▸ Dataset content:
....
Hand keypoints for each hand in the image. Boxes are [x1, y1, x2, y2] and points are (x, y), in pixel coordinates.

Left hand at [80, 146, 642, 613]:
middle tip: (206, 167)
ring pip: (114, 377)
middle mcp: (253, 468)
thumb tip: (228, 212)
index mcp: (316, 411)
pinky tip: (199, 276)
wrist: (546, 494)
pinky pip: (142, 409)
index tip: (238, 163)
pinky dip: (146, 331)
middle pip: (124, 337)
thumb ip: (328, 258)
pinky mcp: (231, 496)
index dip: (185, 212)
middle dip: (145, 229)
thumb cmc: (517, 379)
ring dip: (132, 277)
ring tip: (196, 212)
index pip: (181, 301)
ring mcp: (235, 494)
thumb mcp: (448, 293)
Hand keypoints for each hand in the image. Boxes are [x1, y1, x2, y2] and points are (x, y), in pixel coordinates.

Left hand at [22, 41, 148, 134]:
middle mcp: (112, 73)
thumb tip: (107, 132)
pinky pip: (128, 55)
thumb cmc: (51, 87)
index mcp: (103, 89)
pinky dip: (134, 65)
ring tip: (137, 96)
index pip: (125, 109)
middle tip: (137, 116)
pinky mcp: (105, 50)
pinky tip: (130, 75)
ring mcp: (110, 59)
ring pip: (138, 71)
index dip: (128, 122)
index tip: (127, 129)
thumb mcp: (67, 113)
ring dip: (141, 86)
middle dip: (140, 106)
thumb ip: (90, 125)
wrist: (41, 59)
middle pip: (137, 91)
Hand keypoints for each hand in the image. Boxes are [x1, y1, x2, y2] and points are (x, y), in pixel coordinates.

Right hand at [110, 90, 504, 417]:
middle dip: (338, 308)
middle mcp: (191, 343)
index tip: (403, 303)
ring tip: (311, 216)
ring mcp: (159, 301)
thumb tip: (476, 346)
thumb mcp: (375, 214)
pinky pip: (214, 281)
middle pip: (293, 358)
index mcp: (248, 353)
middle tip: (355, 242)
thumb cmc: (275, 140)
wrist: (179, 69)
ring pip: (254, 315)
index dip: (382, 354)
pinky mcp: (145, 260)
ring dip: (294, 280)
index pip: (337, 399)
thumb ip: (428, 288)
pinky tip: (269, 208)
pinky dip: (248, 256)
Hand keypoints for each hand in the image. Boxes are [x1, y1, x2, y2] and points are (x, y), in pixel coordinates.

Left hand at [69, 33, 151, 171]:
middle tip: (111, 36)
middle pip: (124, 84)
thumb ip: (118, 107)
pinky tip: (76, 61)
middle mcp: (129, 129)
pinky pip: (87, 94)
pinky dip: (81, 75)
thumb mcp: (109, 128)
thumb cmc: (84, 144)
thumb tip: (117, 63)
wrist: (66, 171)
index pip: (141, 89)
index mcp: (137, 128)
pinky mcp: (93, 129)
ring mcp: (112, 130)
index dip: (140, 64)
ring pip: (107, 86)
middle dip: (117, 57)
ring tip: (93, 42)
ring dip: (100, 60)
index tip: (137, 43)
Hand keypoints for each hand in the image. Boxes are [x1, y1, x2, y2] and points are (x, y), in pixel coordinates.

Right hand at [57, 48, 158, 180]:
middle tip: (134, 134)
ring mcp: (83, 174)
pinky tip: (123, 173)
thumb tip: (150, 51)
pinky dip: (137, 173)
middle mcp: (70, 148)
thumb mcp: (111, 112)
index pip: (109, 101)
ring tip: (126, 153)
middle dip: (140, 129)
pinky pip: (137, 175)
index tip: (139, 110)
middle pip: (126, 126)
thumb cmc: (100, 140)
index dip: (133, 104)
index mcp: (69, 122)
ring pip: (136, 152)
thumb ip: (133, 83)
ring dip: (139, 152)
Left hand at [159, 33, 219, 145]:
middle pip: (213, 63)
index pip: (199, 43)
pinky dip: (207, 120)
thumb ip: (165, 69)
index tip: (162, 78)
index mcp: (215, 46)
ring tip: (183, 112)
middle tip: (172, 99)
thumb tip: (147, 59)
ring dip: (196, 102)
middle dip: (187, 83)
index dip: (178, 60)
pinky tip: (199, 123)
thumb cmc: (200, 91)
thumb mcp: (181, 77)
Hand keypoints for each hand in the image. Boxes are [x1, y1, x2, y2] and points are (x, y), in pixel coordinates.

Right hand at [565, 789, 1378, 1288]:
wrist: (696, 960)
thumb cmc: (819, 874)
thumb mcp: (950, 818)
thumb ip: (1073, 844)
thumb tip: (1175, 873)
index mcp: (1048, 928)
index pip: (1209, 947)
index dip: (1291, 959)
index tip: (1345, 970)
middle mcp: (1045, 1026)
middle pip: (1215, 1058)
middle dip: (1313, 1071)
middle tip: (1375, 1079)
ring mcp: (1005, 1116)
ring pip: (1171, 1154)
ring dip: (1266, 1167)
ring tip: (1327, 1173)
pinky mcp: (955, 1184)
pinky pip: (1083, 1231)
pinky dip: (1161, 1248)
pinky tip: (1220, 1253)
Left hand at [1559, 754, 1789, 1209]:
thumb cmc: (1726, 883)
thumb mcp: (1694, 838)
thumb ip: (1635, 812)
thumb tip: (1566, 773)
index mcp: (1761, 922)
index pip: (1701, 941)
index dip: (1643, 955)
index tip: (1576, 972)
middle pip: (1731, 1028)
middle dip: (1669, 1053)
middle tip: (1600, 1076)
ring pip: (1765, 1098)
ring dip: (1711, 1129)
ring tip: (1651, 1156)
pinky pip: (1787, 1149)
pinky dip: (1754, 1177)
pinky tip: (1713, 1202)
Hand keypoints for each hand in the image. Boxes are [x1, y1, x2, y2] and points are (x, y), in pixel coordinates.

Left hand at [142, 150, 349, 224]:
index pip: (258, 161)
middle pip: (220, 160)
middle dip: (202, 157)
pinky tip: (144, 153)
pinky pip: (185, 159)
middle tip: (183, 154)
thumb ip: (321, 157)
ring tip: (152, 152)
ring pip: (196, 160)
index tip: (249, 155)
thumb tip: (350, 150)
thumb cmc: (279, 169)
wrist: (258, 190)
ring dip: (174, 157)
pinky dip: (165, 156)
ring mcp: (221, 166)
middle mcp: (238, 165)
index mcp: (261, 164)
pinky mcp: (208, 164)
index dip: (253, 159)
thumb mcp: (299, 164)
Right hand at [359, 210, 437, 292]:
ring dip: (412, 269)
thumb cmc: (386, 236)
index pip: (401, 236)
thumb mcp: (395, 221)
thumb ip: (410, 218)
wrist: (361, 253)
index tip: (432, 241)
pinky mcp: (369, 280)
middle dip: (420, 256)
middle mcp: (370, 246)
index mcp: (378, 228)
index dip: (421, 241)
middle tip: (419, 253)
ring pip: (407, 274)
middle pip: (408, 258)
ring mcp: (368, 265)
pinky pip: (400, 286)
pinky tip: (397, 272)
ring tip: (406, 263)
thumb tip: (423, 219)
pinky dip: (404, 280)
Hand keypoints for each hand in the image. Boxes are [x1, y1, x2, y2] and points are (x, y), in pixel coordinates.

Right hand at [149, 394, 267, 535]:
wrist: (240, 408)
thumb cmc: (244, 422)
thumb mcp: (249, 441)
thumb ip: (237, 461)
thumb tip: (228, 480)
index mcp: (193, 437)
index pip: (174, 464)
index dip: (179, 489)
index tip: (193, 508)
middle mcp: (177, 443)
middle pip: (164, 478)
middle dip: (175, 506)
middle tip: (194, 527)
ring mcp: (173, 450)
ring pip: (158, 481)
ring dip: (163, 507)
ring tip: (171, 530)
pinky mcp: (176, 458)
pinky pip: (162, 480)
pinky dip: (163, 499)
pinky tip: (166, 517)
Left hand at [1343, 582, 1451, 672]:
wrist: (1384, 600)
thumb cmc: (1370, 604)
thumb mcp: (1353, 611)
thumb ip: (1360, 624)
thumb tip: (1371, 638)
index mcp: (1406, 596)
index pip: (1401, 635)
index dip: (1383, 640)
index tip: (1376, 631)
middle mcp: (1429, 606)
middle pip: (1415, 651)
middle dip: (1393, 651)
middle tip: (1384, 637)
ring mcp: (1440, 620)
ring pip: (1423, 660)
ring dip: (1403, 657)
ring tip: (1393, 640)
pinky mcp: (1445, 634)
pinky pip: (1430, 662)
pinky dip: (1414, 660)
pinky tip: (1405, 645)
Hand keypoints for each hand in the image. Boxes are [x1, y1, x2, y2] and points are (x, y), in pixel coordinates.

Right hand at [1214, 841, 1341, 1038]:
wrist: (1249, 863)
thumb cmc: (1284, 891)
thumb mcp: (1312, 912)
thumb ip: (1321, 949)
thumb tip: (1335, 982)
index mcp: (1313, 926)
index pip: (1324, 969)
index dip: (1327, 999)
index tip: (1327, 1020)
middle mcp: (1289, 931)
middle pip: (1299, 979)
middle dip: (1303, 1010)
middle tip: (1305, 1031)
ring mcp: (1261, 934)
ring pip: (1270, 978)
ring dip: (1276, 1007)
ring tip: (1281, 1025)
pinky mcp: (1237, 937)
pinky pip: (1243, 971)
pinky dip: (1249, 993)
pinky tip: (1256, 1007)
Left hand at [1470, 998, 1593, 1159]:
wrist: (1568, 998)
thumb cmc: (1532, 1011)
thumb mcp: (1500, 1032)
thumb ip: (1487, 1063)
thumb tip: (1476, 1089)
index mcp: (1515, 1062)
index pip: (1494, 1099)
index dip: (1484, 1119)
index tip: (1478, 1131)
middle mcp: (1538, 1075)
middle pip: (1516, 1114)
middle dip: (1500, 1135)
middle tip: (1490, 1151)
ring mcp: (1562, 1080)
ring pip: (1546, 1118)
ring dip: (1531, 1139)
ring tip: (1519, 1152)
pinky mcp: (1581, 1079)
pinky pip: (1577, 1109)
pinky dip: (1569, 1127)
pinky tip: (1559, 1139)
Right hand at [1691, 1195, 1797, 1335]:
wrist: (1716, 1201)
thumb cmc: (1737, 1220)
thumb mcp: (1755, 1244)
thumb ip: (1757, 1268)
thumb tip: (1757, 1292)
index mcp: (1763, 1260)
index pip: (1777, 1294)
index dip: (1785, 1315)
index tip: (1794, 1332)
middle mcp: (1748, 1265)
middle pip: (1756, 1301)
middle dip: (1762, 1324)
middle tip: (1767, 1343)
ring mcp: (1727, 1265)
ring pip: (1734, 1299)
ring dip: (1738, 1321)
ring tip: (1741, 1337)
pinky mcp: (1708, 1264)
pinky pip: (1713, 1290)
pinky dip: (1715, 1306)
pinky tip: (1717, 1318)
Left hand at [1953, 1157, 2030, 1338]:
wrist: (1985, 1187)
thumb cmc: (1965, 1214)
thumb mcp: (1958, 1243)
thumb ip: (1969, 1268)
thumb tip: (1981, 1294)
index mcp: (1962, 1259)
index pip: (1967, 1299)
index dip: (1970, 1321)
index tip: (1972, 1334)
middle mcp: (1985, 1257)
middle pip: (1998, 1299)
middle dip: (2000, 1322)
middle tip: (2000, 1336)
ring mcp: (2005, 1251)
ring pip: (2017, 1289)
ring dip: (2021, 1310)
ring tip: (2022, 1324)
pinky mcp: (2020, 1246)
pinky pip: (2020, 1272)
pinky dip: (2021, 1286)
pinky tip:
....
▸ What to work on: Looking only at the lines of the material above, count those containing "Left" and give that number by itself.

▸ Response for this exercise: 9